• [Exercise]: Every line below between the one holding "당좌자산(계): 22000000000 -> 19000000000" and the one holding "재고자산(계): 3000000000 -> 8000000000", inclusive, should be copied exactly, and no other line.

• [Listed entries]:
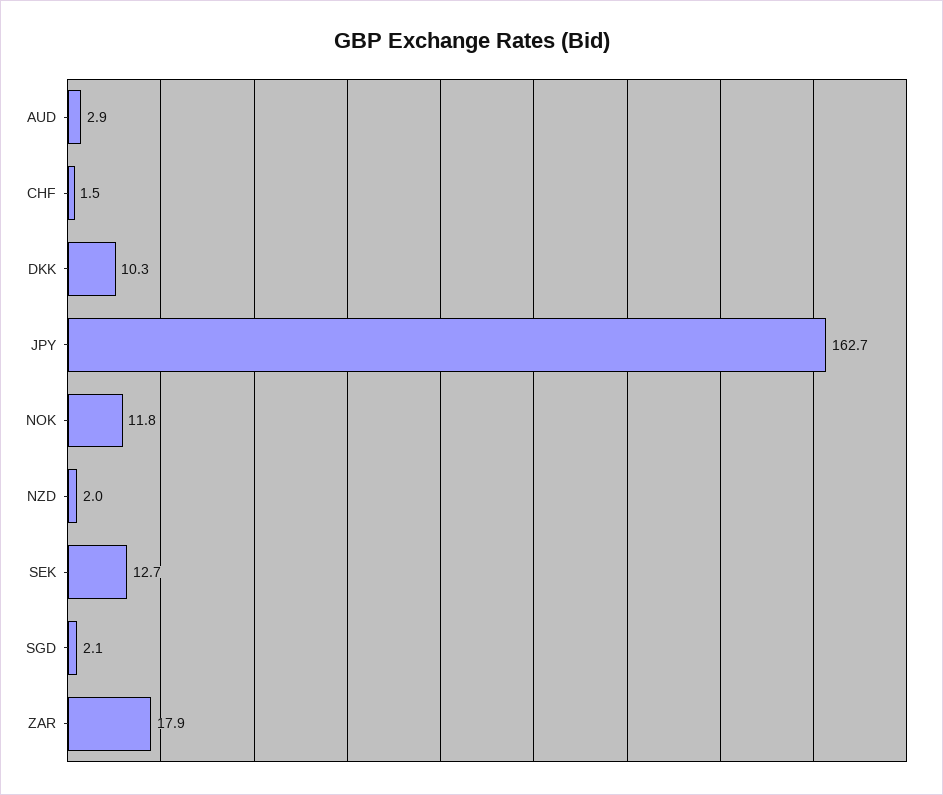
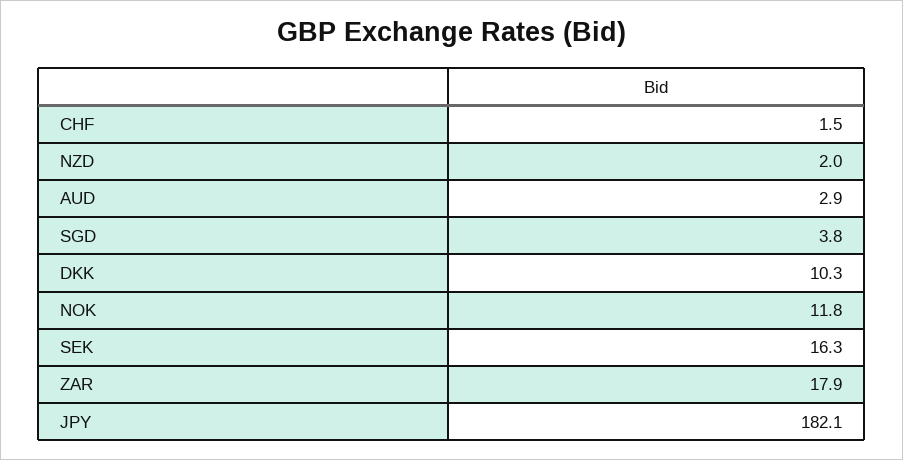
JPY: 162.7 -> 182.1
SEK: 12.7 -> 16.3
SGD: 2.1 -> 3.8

==

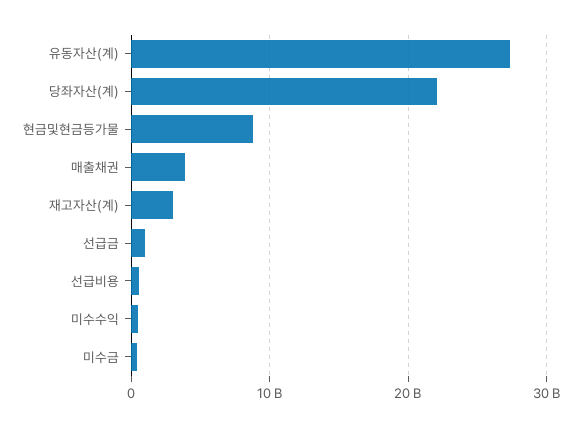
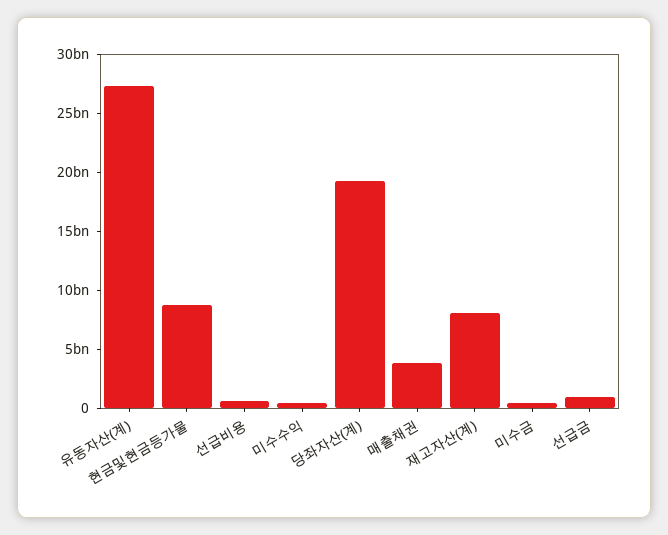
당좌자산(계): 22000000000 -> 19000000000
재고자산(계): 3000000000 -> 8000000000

• [Written answer]:
당좌자산(계): 22000000000 -> 19000000000
재고자산(계): 3000000000 -> 8000000000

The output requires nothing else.